Голос конунга прорвался через пелену, словно желал добить дверга:
— Приблизительно сорок восемь часов назад ты был, волею Норн, инфицирован «Фенриром». Орм Змеёныш, сын Вестейна, невольно смешал свою кровь с твоей, положив начало процессу поглощения. Теперь два момента. Первый — это ты, дверг. Раумсдальцы испокон веков, — это слово так уверенно звучало в устах Торбранда, словно северяне действительно жили на сибирской земле не менее пары веков, — были людьми. И второе — тесты Оттара указывают на стопроцентное усвоение твоей кровью нашей вакцины. Без учёта, оборвётся нить твоей жизни завтра или нет, также не учитывая и твоё желание, через сутки ты станешь одним из… — он не стал использовать такой оборот, в последний момент изменив фразу, — станешь таким же, как мы.
Словно не вслушиваясь в смысл сказанных конунгом слов, Атли широко зевнул, почёсывая коротко стриженный затылок, а Рёрик потёр переносицу, снова сменив позу. Михаил прочистил горло, что удалось ему с большим трудом.
— Может… — он вздохнул, как перед спуском в обваленную шахту, — пойдём перекурим?
— О! — Рёрик оживился, привставая в кресле. — Дело, говорит ведь, конунг!
Складывалось впечатление, что для северян беседа велась о вещах вообще второстепенных. Миха вглядывался в иссушенные ветрами лица и не понимал. Управление Убежища при решении подобных вопросов на сутки запиралось в зале совета, и попробуй только пикни… А тут он с «покурить» словно в воду глядел.
— Пойдём покурим, — чинно кивнул Торбранд, вставая, после чего поднялись и ярлы.
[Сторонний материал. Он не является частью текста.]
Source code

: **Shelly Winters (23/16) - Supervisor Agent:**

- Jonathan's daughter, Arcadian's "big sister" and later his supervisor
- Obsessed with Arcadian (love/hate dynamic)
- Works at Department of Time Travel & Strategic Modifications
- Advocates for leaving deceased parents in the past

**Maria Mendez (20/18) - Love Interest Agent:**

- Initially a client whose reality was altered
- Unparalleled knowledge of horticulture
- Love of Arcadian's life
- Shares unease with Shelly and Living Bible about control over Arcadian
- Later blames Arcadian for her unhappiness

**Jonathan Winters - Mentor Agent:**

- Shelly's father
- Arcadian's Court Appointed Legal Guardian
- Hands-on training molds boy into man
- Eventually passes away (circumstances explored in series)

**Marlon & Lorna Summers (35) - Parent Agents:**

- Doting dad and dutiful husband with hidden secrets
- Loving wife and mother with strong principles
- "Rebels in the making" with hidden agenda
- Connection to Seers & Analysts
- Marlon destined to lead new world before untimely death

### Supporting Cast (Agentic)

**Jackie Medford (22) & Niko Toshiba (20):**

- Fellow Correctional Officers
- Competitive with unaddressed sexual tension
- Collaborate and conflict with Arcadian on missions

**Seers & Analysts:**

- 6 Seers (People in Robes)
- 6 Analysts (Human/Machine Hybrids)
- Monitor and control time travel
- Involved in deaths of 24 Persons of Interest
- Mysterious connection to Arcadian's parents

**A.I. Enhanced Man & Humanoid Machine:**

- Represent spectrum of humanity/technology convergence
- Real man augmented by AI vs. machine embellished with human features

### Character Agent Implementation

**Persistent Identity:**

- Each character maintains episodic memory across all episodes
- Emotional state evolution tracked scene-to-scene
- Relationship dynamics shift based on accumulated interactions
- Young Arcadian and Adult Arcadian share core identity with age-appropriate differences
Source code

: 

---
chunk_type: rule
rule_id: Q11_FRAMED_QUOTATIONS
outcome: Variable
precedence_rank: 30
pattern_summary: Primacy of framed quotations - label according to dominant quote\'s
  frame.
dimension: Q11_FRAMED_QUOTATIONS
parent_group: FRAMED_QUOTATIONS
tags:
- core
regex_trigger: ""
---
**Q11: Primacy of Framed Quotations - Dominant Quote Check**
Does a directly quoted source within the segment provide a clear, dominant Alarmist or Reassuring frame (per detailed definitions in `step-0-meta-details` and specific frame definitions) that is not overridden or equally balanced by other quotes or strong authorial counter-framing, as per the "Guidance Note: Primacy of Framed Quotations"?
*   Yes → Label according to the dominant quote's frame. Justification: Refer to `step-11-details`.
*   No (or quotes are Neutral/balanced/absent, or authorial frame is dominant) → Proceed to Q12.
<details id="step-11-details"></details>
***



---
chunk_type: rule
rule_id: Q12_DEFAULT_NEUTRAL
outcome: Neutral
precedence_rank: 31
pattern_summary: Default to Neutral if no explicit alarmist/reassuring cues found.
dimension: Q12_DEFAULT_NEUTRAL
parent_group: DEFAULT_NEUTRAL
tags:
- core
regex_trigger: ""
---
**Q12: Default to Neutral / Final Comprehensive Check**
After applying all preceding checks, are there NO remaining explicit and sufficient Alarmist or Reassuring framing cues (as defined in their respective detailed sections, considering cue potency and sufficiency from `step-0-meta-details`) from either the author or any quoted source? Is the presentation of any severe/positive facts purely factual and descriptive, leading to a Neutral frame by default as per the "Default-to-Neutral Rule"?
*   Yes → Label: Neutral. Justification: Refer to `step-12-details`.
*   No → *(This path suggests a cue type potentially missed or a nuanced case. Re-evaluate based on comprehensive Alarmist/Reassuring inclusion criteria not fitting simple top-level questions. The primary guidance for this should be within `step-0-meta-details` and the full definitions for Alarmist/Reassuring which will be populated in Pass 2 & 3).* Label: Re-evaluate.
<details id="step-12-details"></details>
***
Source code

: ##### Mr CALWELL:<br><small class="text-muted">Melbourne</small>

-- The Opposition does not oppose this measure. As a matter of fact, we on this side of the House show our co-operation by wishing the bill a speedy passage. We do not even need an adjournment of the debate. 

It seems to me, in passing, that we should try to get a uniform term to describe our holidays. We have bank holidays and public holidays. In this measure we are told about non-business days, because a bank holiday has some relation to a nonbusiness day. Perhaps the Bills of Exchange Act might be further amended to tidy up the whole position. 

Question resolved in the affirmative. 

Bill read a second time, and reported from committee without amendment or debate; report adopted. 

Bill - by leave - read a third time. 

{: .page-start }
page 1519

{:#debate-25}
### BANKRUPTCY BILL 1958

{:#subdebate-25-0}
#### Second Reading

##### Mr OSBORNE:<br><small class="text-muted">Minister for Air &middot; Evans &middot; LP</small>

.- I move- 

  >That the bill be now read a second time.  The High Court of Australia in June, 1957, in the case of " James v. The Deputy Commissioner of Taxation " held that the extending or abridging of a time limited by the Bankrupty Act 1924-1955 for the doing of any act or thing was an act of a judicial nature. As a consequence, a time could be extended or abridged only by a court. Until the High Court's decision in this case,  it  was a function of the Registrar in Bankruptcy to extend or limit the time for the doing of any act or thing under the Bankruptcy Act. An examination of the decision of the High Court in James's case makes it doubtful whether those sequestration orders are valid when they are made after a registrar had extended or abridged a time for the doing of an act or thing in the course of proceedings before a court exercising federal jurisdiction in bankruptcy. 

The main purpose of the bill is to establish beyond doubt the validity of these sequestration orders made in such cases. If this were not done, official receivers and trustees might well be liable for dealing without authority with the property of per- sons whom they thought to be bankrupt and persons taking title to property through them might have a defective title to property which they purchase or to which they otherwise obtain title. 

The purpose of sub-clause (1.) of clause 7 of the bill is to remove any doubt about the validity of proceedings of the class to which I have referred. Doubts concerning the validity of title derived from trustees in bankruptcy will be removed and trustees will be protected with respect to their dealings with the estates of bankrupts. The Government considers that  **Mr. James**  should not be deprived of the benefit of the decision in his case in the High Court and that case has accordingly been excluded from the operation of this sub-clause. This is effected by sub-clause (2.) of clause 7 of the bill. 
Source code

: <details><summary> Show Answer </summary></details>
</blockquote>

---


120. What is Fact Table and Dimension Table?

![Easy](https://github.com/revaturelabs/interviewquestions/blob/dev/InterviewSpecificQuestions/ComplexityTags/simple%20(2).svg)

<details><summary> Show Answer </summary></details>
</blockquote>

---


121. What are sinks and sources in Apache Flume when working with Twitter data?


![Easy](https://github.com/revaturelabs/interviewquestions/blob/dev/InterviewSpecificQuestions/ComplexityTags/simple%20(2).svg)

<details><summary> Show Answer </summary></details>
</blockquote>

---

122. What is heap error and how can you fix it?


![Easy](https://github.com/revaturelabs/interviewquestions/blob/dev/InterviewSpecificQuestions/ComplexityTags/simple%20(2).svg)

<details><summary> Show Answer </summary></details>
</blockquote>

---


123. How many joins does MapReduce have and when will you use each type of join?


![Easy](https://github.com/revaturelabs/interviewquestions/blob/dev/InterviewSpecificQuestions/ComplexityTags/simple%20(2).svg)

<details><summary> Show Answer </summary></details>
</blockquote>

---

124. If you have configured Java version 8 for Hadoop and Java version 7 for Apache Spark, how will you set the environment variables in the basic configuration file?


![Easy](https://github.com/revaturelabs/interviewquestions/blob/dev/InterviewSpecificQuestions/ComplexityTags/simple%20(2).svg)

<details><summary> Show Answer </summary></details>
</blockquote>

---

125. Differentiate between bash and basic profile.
Вышли в высокий коридор, отошли к мусорному ведру в дальнем тупиковом конце, и Рёрик раздал сигареты. Хотя Михаил и не курил, но качество табака, наверняка выращиваемого северянами самостоятельно, отметил. Хороший, крепкий. Дождавшись, пока прикурят остальные, он забрал у ярла спички и через несколько секунд с определённой долей страха сделал несколько первых, за лет эдак двадцать, затяжек. Что теперь табу на курение тому, чья кровь по законам его дома навсегда испорчена? Кашлянул с непривычки и вспомнил, как тайно, боясь каждого шороха, смолили с дружками на нижних этажах Убежища, когда ещё в школу ходил. Викинги неторопливо курили, поглядывая на дверга. Ниже их как минимум на голову, а то и больше, подземник стоял, окружённый людьми, ёжась от продувающего борг сквозняка и неумело вдыхая дым в попытке унять дрожь в руках.